Por Fabiano de Melo Pessoa no Conjur
O processo de escolha de um novo ministro do STF e o seu contorno político
Iniciou-se formalmente no último dia 12 de julho, com a aposentadoria do ministro Marco Aurélio Mello, o processo para indicação de mais um novo ocupante do Supremo Tribunal Federal.
Tendo sido ao STF atribuído papel preponderante na resolução de conflitos entre os entes federativos e entre os poderes que exercem diretamente a representação política, o Executivo e o Legislativo, para além da competência exclusiva para processar e julgar, nos termos da Constituição, as mais altas autoridades da República, o processo de indicação dos seus ministros se encontra sempre entre as questões mais relevantes no âmbito da política nacional.
Sendo assim, a indicação, aprovação e nomeação dos ministros do STF é, portanto, eminentemente, um processo de cunho político.

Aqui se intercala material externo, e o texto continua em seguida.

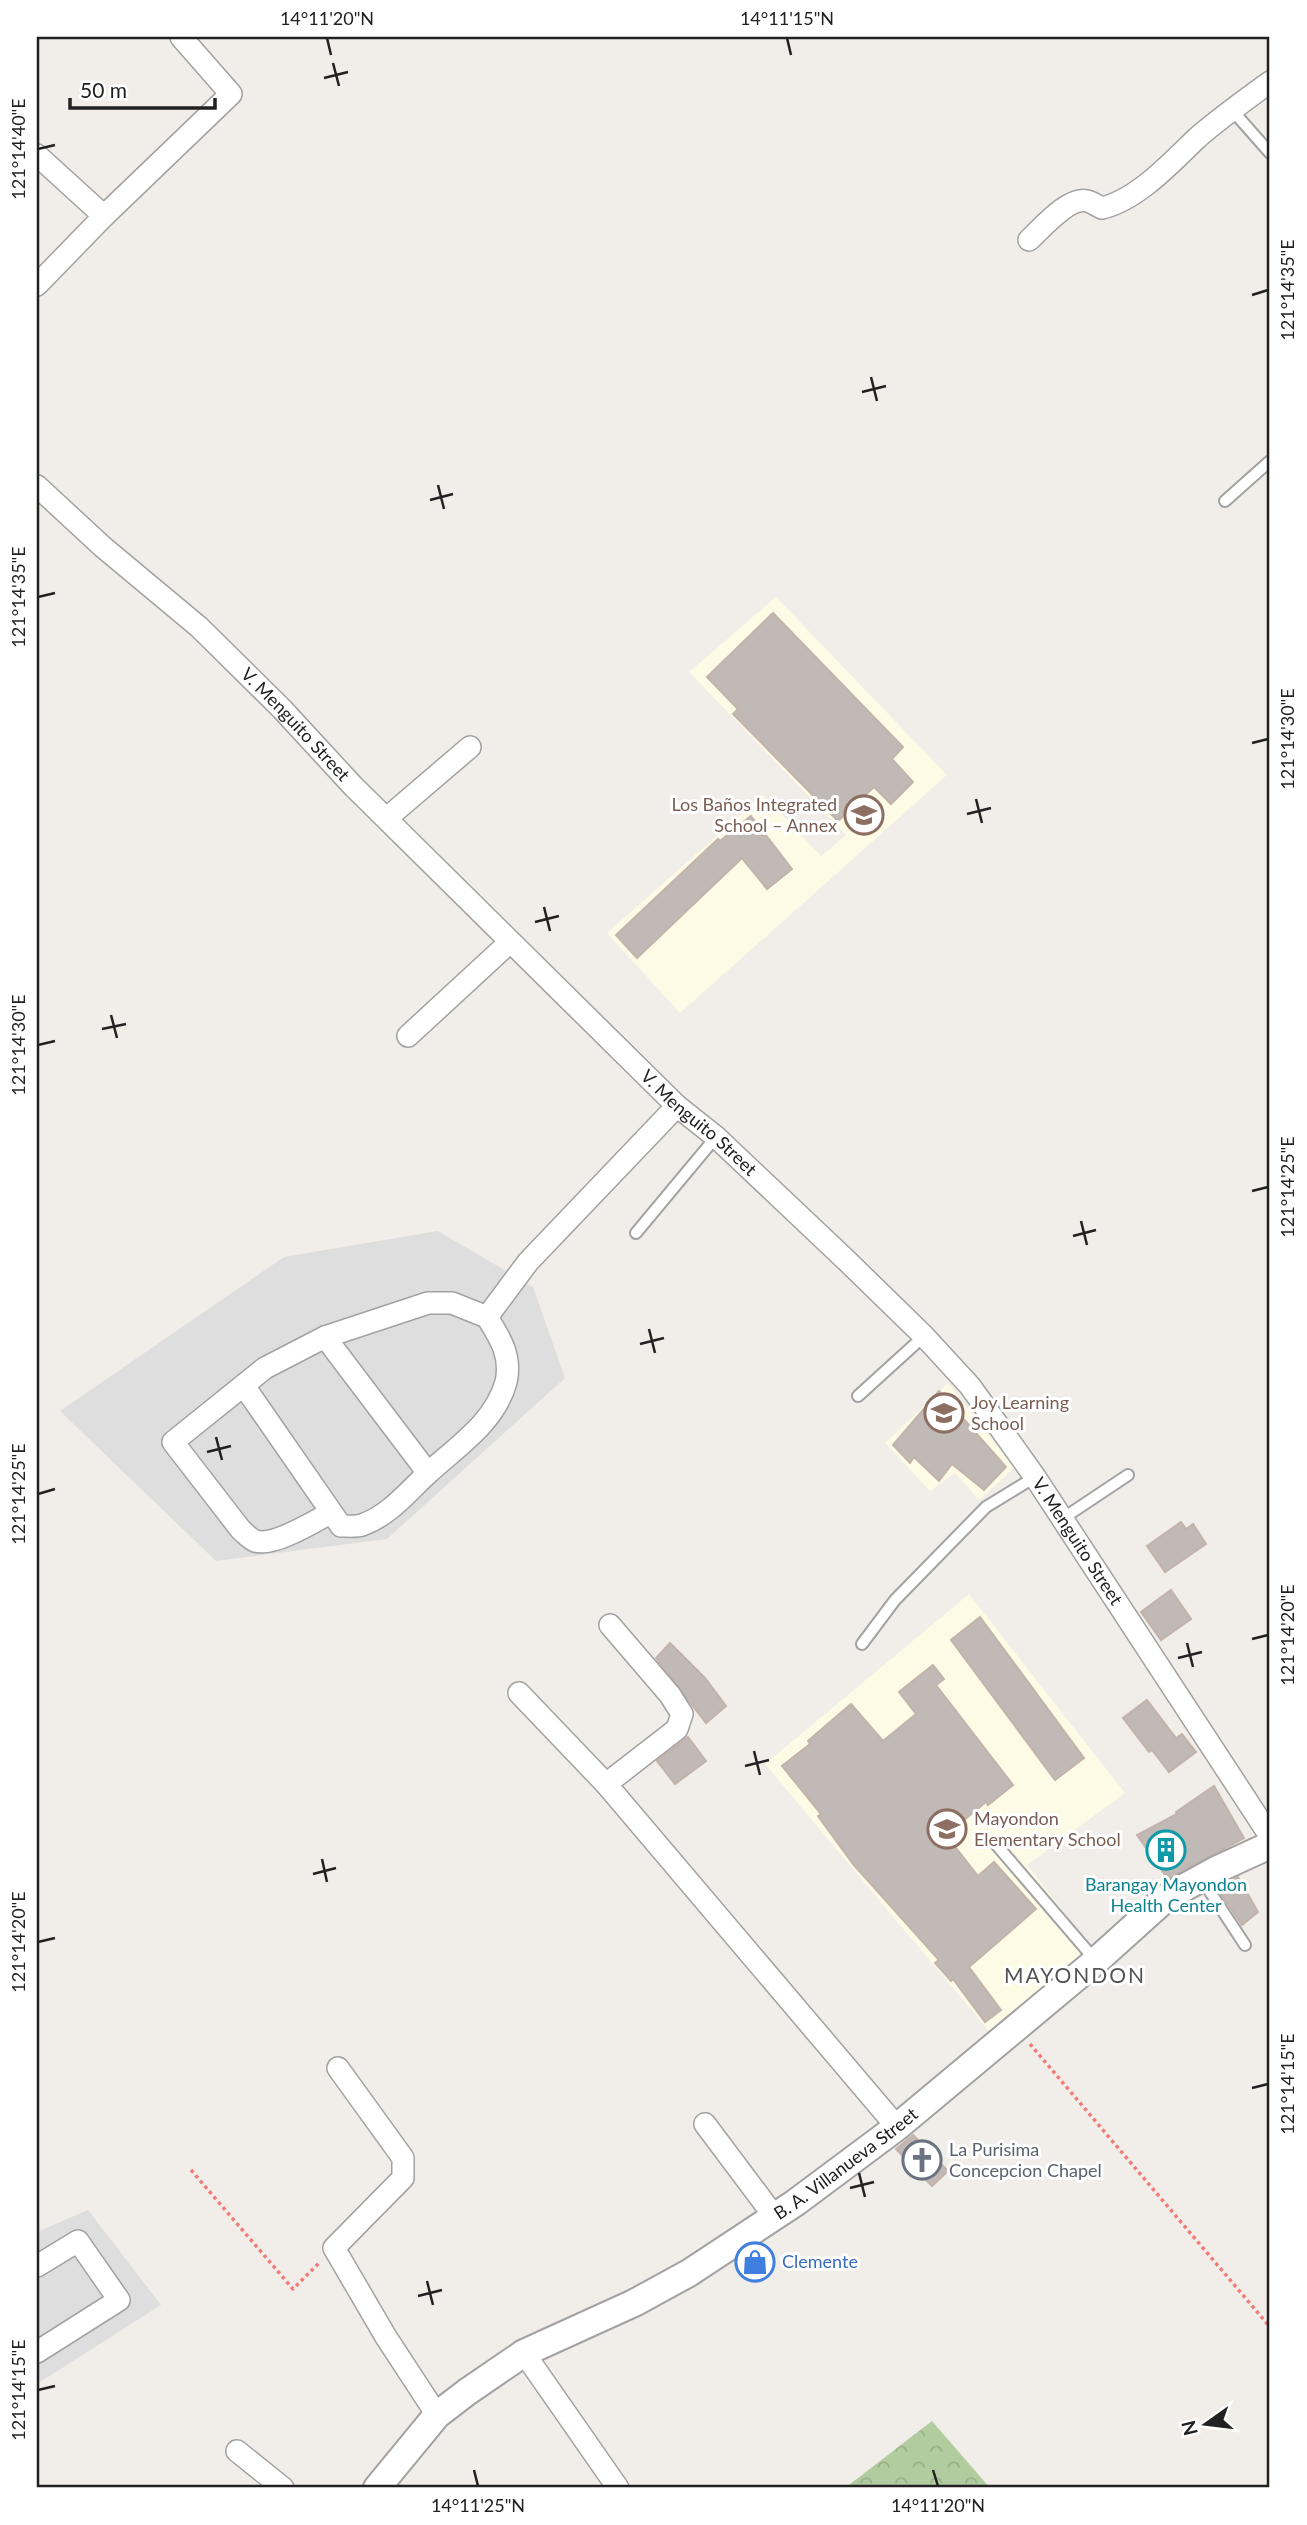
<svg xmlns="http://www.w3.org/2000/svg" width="1307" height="2525" font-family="Lato,sans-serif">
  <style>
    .residential { fill: #dfdede }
    .education { fill: #fdfbe5 }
    .forest { fill: url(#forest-crowns) }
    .building { fill: #c1b9b5; stroke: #c2b3ab; stroke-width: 2 }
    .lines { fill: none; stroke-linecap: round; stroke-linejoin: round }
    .service-casing { stroke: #a2a2a2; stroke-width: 14 }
    .minor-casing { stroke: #a2a2a2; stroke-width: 24 }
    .tertiary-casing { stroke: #a2a2a2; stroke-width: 30 }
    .path { stroke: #f17c79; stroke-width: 3.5; stroke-dasharray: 3.5 3.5; stroke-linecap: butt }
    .service { stroke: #fff; stroke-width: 10 }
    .minor { stroke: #fff; stroke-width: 21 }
    .tertiary { stroke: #fff; stroke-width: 26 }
    .ticks { fill: none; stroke: #212121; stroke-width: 2.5 }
    .labels { text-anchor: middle; stroke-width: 6; stroke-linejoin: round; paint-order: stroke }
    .street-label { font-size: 18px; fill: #212121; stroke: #fff }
    .education-label { font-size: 18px; fill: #785e54; stroke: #fff; text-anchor: start }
    .culture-label { font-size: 18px; fill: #0d838f; stroke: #fff }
    .worship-label { font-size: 18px; fill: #5b616d; stroke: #fff; text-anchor: start }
    .shop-label { font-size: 18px; fill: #366cbe; stroke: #fff; text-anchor: start }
    .quarter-label { font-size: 21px; letter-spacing: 2px; fill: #545454; stroke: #fff }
    .neatline { fill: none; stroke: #212121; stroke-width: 2.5 }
    .ticks-label { font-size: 18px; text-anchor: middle; fill: #212121 }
  </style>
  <defs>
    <pattern id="forest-crowns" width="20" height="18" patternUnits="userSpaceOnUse" patternTransform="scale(1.75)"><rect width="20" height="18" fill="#b1cda0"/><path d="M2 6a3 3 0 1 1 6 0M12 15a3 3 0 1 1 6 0" fill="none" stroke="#98b08a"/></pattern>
  </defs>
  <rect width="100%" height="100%" fill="#f1ede8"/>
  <g class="residential">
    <polygon points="438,1231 533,1287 565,1378 387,1539 216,1561 60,1411 284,1257"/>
    <polygon points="88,2210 161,2305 37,2384 37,2232"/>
  </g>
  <g class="education">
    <polygon points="776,597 947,775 680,1013 607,933 763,795 821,856 846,835 689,672"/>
    <polygon points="948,1383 1014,1468 979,1500 955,1473 930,1491 885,1443"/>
    <polygon points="969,1594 1125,1793 1027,1865 1093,1949 989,2031 765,1764"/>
  </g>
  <polygon class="forest" points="932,2421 990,2488 845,2488"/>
  <g class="building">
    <polygon points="773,613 903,747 892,759 913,782 891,804 874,787 838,821 733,714 738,709 707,677"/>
    <polygon points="751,816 792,869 767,889 742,858 637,958 616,935 718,839 720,841"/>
    <polygon points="939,1391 1006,1467 984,1490 952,1464 939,1481 914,1457 910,1463 893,1445"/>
    <polygon points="1181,1522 1186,1529 1193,1524 1206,1544 1165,1572 1147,1546"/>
    <polygon points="1171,1590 1191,1619 1161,1640 1141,1612"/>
    <polygon points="980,1617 1084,1758 1055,1780 951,1640"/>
    <polygon points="670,1643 705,1678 726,1706 706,1723 656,1658"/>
    <polygon points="933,1665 944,1679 936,1685 1013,1785 988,1805 986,1802 946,1835 978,1876 994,1862 1036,1909 969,1967 1001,2010 985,2022 953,1979 951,1981 935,1963 939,1960 853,1864 818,1816 821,1814 782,1766 810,1744 808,1741 851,1704 883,1741 916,1714 899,1692"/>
    <polygon points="1147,1700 1176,1738 1182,1734 1196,1752 1169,1772 1152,1750 1149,1752 1123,1718"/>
    <polygon points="688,1737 706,1761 675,1784 657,1761"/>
    <polygon points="1214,1786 1244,1838 1168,1879 1137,1835 1177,1814 1176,1812"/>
    <polygon points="1238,1877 1258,1912 1242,1925 1217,1888"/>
    <polygon points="913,2135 948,2171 932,2186 896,2149"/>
  </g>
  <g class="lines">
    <g class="service-casing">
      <g id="service">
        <polyline points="1232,110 1270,153"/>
        <polyline points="1225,501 1270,461"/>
        <polyline points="636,1233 716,1137"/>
        <polyline points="858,1396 924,1336"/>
        <polyline points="1062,1519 1128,1475"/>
        <polyline points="862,1644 895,1600 986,1507 1035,1477"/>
        <polyline points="994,1842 1096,1961"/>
        <polyline points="1201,1878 1245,1945"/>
      </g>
    </g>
    <g class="minor-casing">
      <g id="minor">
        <polyline points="37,155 104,216"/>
        <path d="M1029,240c12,-11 40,-44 58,-39 5,1 10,5 15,7 35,-8 69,-45 95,-70 23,-20 48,-38 73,-56"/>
        <polyline points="37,285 104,216 231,94 181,37"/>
        <path id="s1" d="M37,486l66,61 96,80 83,82 71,77 324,320 39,31 129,122 79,77 46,50 65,91 235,359"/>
        <polyline points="387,818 470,747"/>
        <polyline points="408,1036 510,942"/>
        <polyline points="325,1337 428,1473"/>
        <path d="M244,1386l97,140c7,0 15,1 21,-1 26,-9 45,-32 64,-50 29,-27 69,-52 80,-93 6,-26 -6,-44 -19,-65"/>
        <path d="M330,1513c-16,9 -57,34 -75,28 -5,-2 -10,-8 -14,-11l-68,-88 92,-74 60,-31 103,-34h24l35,14 41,-55 149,-156"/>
        <polyline points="519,1693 606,1784 897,2127"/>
        <polyline points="606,1784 677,1729 682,1714 670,1695 610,1625"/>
        <polyline points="338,2068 403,2158 403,2178 334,2248 386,2337 437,2415"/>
        <polyline points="705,2124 774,2216"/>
        <polyline points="37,2266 78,2241 119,2300 37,2352"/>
        <polyline points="524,2353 618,2488"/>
        <polyline points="237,2451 283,2488"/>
      </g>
    </g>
    <g class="tertiary-casing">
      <g id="tertiary">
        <path id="s2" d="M377,2488l60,-73 30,-23 57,-39 110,-50 55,-30 106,-70 102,-76 199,-166 71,-64 51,-28 52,-24"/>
      </g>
    </g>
    <g class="path">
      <polyline points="1030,2044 1270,2327"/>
      <polyline points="191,2170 293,2289 320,2262"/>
    </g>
    <use href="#service" class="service"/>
    <use href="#minor" class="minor"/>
    <use href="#tertiary" class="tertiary"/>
  </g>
  <path class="ticks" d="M327,38l4,17M787,38l4,17M333,63l6,23M324,78l24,-6M38,149l17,-4M1252,295l16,-5M871,377l6,24M862,392l24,-6M438,485l6,24M430,500l23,-6M38,597l17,-4M1252,743l16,-4M976,799l6,24M967,814l24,-6M544,907l6,24M535,922l24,-6M111,1015l6,23M102,1029l24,-5M38,1045l17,-4M1252,1191l16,-4M1081,1221l6,24M1073,1236l23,-6M649,1329l6,24M640,1344l24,-6M216,1437l6,23M207,1452l24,-6M38,1494l17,-5M1252,1639l16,-4M1187,1643l6,24M1178,1658l24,-6M754,1751l6,24M745,1766l24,-6M322,1859l5,23M313,1874l23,-6M38,1942l17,-4M1252,2088l16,-4M859,2173l6,24M850,2188l24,-6M427,2281l6,24M418,2296l24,-6M38,2390l17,-4M474,2470l4,16M933,2470l5,16"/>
  <defs>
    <g id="school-ring" transform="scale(2.0125)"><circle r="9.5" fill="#fff" stroke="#8d6e63" stroke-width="1.5"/><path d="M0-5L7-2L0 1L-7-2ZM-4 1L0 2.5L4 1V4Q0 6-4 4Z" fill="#8d6e63"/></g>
    <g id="building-ring" transform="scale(2.0125)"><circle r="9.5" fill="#fff" stroke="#0f9aa8" stroke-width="1.5"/><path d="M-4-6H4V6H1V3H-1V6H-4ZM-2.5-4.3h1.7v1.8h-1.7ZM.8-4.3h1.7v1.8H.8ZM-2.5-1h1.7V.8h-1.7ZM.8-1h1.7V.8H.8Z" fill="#0f9aa8"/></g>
    <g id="church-ring" transform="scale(2.0125)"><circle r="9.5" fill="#fff" stroke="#6b7280" stroke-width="1.5"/><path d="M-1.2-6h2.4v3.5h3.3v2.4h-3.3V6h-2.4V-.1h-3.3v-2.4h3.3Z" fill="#6b7280"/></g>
    <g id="shop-ring" transform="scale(2.0125)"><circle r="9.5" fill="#fff" stroke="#3f7fe0" stroke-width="1.5"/><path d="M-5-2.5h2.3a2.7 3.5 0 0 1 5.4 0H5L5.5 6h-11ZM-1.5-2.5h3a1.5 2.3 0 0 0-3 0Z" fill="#3f7fe0"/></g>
  </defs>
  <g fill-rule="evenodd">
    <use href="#school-ring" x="864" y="815"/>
    <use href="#school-ring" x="944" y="1413"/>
    <use href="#school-ring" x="947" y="1829"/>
    <use href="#building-ring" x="1166" y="1850"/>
    <use href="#church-ring" x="922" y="2160"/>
    <use href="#shop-ring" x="755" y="2262"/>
  </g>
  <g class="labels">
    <g class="street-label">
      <text dy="6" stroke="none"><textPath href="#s1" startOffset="352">V. Menguito Street</textPath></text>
      <text dy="6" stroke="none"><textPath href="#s1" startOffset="919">V. Menguito Street</textPath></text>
      <text dy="6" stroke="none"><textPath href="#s1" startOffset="1486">V. Menguito Street</textPath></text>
      <text dy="6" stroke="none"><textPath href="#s2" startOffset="576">B. A. Villanueva Street</textPath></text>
    </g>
    <g class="education-label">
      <text x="837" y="811" text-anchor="end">Los Baños Integrated<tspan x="837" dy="21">School – Annex</tspan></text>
      <text x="971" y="1409">Joy Learning<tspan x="971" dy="21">School</tspan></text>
      <text x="974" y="1825">Mayondon<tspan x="974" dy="21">Elementary School</tspan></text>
    </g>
    <g class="culture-label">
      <text x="1166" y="1891">Barangay Mayondon<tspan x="1166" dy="21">Health Center</tspan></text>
    </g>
    <g class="worship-label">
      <text x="949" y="2156">La Purisima<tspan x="949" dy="21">Concepcion Chapel</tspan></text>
    </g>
    <g class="shop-label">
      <text x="782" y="2268">Clemente</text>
    </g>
    <g class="quarter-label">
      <text x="1075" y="1983">MAYONDON</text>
    </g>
  </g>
  <rect width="1307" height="2525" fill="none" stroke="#ffffff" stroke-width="77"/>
  <g transform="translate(1206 2424) rotate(256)" stroke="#ffffff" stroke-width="5" paint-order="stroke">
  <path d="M0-5L12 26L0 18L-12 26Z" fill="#212121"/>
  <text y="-10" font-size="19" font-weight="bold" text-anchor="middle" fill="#212121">N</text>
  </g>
  <path d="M70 98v10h145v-10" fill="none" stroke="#212121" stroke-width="3.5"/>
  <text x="80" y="98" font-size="21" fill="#212121" stroke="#ffffff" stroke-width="5" paint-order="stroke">50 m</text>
  <rect x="38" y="38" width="1230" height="2448" class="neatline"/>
  <g class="ticks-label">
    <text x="327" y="25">14°11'20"N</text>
    <text x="787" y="25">14°11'15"N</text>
    <text transform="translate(19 149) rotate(-90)" y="6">121°14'40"E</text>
    <text transform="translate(1288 290) rotate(-90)" y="6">121°14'35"E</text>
    <text transform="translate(19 597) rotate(-90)" y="6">121°14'35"E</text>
    <text transform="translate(1288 739) rotate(-90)" y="6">121°14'30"E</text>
    <text transform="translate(19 1045) rotate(-90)" y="6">121°14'30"E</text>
    <text transform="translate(1288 1187) rotate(-90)" y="6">121°14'25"E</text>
    <text transform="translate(19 1494) rotate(-90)" y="6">121°14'25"E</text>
    <text transform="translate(1288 1635) rotate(-90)" y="6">121°14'20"E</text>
    <text transform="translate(19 1942) rotate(-90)" y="6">121°14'20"E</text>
    <text transform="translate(1288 2084) rotate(-90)" y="6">121°14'15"E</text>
    <text transform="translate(19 2390) rotate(-90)" y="6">121°14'15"E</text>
    <text x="478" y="2512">14°11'25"N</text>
    <text x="938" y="2512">14°11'20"N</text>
  </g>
</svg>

Pretende-se que seja, contudo, uma ação política mediada pelos marcos e regras do processo de interação institucional. Promovida, assim, em geral, em intensidade distinta das disputas políticas afetas diretamente aos Parlamentos ou aos interesses partidários cotidianos.
A escolha do novo ministro e o atual contexto político de crise
Entretanto, não raro, o processo de indicação de novos membros do STF passa a se desenvolver de forma imbricada às dinâmicas dos arranjos políticos partidários e da política cotidiana.
E é o que agora acontece, de forma bastante evidenciada.
Assim ocorre, constata-se, especialmente quando se desenvolve em meio a uma crise que coloca em disputa a própria sustentabilidade do atual governo, cujas ações estão sob apuração tanto no Congresso Nacional quanto no STF.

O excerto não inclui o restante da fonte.